● DATASET EXTRACT
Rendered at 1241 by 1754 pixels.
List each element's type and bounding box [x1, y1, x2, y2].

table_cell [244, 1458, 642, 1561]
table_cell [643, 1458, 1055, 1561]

--

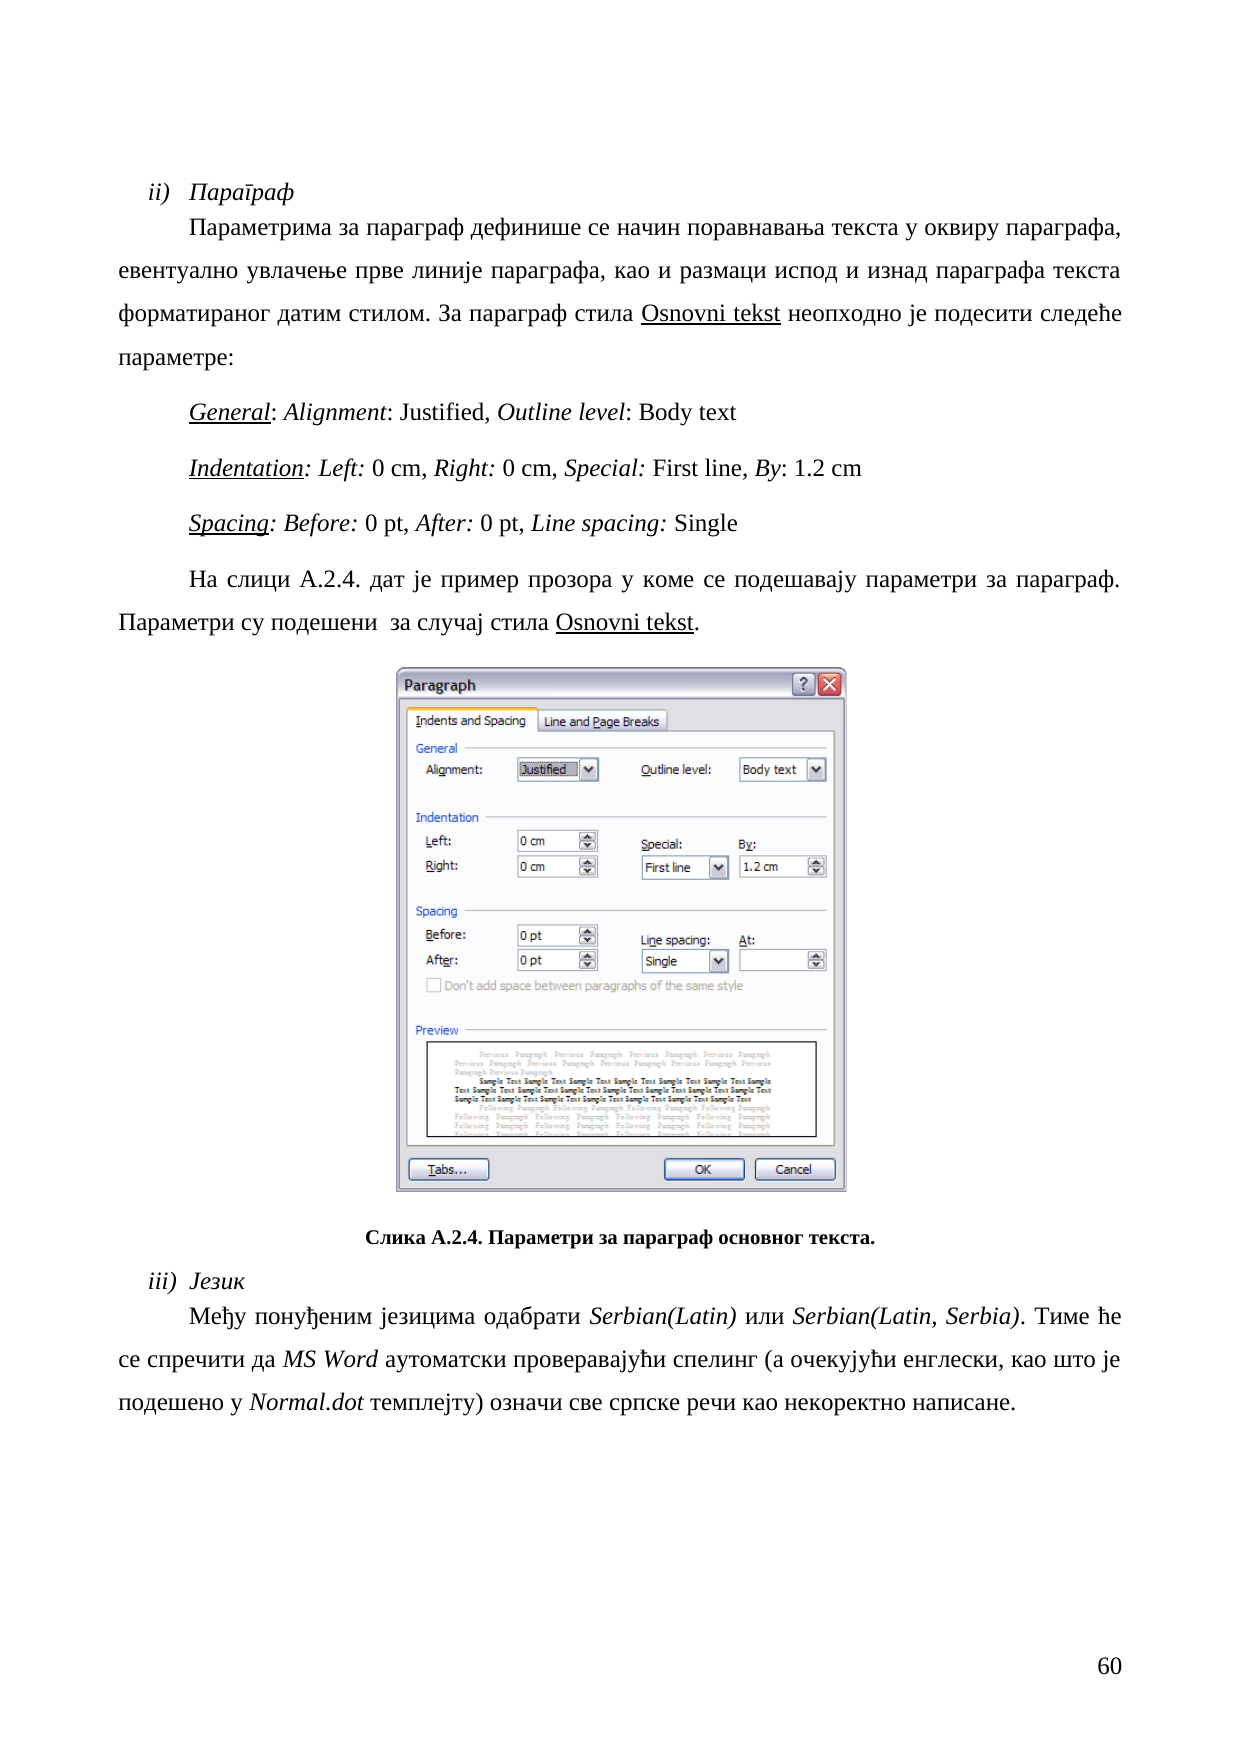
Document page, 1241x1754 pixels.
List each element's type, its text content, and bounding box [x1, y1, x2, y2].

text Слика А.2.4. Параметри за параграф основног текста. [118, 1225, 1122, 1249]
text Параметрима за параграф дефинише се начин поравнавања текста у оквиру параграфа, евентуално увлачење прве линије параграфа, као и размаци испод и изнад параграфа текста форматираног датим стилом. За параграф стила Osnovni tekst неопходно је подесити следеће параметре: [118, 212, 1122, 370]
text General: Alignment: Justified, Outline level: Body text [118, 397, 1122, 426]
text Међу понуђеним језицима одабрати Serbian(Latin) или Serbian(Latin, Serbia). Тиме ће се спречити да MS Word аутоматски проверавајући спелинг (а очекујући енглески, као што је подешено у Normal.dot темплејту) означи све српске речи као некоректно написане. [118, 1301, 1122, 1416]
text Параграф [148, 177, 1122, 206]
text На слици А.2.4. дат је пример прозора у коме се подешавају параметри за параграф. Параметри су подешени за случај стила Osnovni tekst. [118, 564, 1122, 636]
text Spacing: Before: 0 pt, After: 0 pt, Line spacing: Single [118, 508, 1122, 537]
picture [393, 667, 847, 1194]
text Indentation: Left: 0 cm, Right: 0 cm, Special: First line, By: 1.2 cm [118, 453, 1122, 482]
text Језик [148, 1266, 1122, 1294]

* * *

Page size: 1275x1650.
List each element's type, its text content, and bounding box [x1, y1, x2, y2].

● WHAT NEEDS TO BE DONE
Only lines that contain "pixels" are needed, so copy each of them from the data.

● SOLUTION
Rendered at 1241 by 1754 pixels.
Document page, 1241x1754 pixels.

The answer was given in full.